Aşağıdaki, şirketlerin sosyal sorumluluğu üzerine yazıda "Bu yazı, şirket" sözlerinden "yazayım. Yol göstereyim." sözlerine kadar olan kısmı hiçbir şeyini değiştirmeden yazın.

## Kaynak metin
☆ ☆ ☆ ☆
Aşağıdaki soruları siz
sormazsanız, piyasalar soracak. Ama sizi sorgular gibi soracak.
Bu yazı, şirket bilançosunu
iş hayatının amentüsü gibi görenlere iyi gelmeyebilir.
Bütün bir yıl boyunca,
aklının bir tarafı hep kar zarar tablosuna odaklanmış kalanlar bu yazdıklarıma
kızabilir. Hayal dünyasında gezindiğimi söyleyebilirler.
Ama şimdilik.
Zira on yıla kalmadan bana
hak vereceklerinden eminim. O nedenle
ben bu gün şeytanın avukatı olayım, doğru bildiklerimi yazayım. Yol göstereyim.
Son söyleneceği ilk baştan
yazayım;
“ Ben bu işe ne
harcayacağım, ne kazanacağım?”
Bu soru artık Dünyanın en
demode sorusudur, bilesiniz. Bu soru, sosyoekonomik tarihin çöp sepetini
boylayalı çok oldu.
Milyarlarca tüketici farklı
olanın beklentisi içinde ve onlara bu arayışlarına cevap verecek yenilikler
sunamazsanız, çok kısa sürede devre dışı kalırsınız.
Bu soruyu artık farklı bir
bakış açısı ile toplumlar soruyor. Ama farklı bir anlamda ve farklı cevaplar
beklentisi ile soruyorlar.
“ Bu şirketlerin sosyal
sorumluluk projeleri var mı? Sanata, spora, sosyal hayata, doğaya, hayvanlara
destek oluyorlar mı?”
☆ ☆ ☆ ☆
## Veri kesiti
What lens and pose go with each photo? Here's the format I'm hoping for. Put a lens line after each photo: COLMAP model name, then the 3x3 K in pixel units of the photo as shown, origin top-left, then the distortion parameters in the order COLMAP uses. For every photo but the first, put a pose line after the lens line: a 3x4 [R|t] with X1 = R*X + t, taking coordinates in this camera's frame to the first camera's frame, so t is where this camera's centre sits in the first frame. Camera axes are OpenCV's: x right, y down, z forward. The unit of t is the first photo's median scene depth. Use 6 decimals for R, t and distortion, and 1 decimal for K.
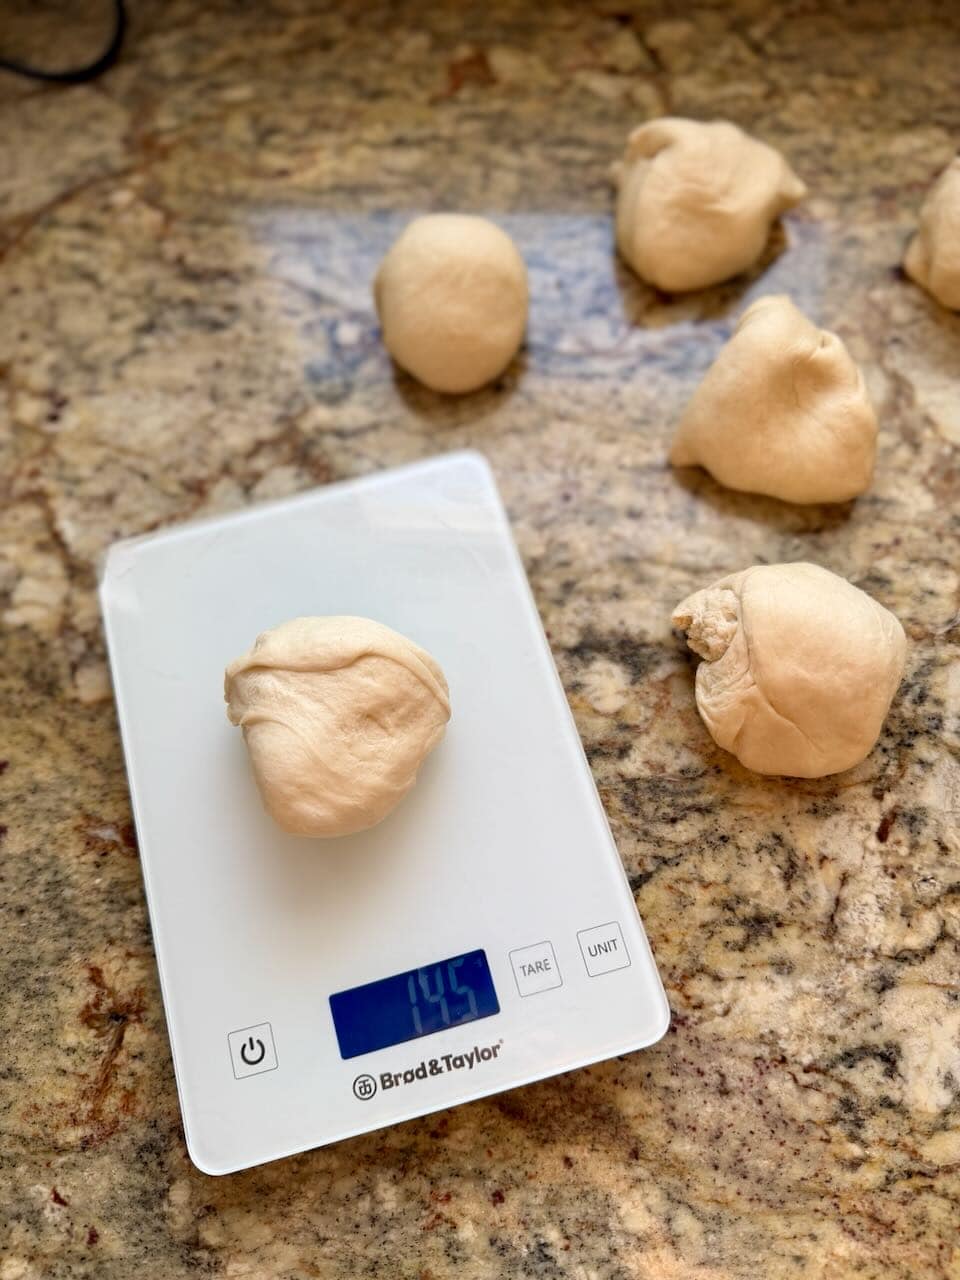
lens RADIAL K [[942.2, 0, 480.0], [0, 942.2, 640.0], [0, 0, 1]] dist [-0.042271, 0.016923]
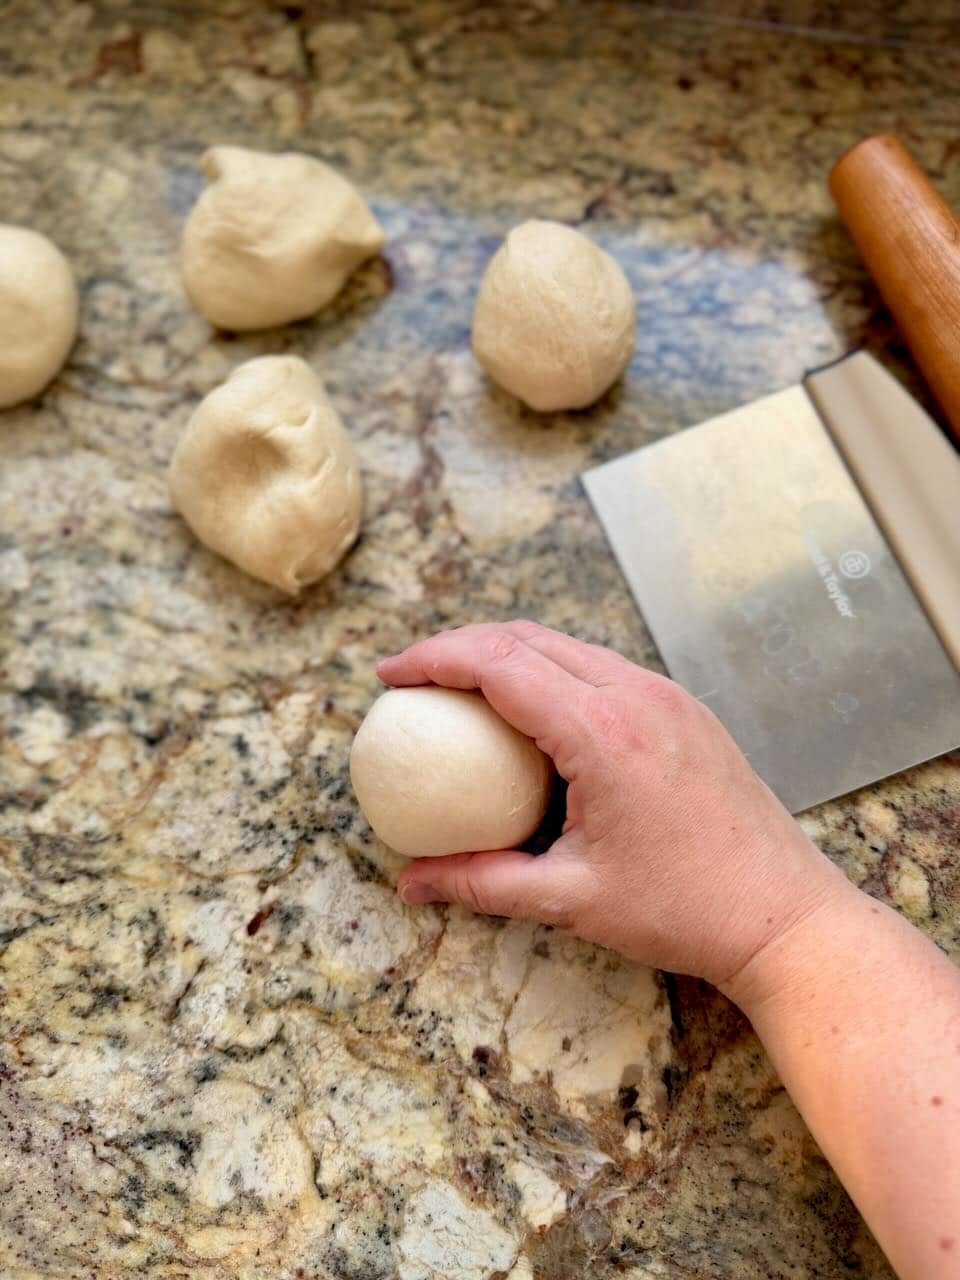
☆ ☆ ☆ ☆
## Çözümünüz
Bu yazı, şirket bilançosunu
iş hayatının amentüsü gibi görenlere iyi gelmeyebilir.
Bütün bir yıl boyunca,
aklının bir tarafı hep kar zarar tablosuna odaklanmış kalanlar bu yazdıklarıma
kızabilir. Hayal dünyasında gezindiğimi söyleyebilirler.
Ama şimdilik.
Zira on yıla kalmadan bana
hak vereceklerinden eminim. O nedenle
ben bu gün şeytanın avukatı olayım, doğru bildiklerimi yazayım. Yol göstereyim.